As we climb the vegetation thins and rock takes its place. Gone is the thick mossy bed we’ve strode across for most of the evening. It becomes clear that comfortable campsites are few and far between. The higher we go the fewer there will be. We decide to take a break and prepare this evenings meal before moving on to find a bed. We cross a fast flowing stream and put down our bags. The mood is relaxed and we soak in the long views of distant ranges to the west as a pan of soup heats on the stove. It’s still light and the sun shines but a chill wind picks up and suddenly it feels ten degrees colder. I’ve been walking in a short sleeved shirt but now I find myself donning a fleece and shell. A reminder of where we are. Hot soup fortified with pasta and sausage is a welcome, warming meal. A second course of rice pudding sets us up for the night. Fed and watered we wash the pots, pack up and move on. Meandering along just above the 1200m contour we find a series of reentrants offering some shelter from the wind and a softer lie. Under different circumstances it seems these spots might be wet. Tonight they are dry and are highly likely to stay so. We spread out and each man seeks out a suitable space. Bivvy bags, sleeping bags and mats appear from each rucksack.

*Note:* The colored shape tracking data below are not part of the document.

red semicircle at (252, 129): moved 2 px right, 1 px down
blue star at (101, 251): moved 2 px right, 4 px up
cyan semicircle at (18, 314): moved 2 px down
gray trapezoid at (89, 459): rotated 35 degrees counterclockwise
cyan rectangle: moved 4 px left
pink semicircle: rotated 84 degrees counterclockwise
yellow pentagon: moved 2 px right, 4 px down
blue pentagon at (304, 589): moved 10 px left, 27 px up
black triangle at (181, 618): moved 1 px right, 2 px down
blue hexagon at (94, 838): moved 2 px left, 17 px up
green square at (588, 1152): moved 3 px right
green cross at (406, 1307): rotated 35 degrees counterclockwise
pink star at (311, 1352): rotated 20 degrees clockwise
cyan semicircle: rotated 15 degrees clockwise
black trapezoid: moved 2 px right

Before long my bed is made. I’m not fully out of the wind but as compensation I have a room with and endless view. What’s more, I hope that the wind will keep the bugs at bay. In any case it’s not cold. It seems highly unlikely that the frost promised by the Norwegian weather service will show up. After taking a last stroll to the east, just far enough to sneek a view of the Rondvasshogde and take a last photograph, I return to my bivvy, and wriggle inside. It’s now gone 11:00pm and its still light. I lie looking at the view, feeling privelaged and smug. Privelaged to be here in Norway, smug because I'm here under such conditions that I can lie out without a shelter. Thats the best sort of camp there is! I hand onto that thought until sleep finds me.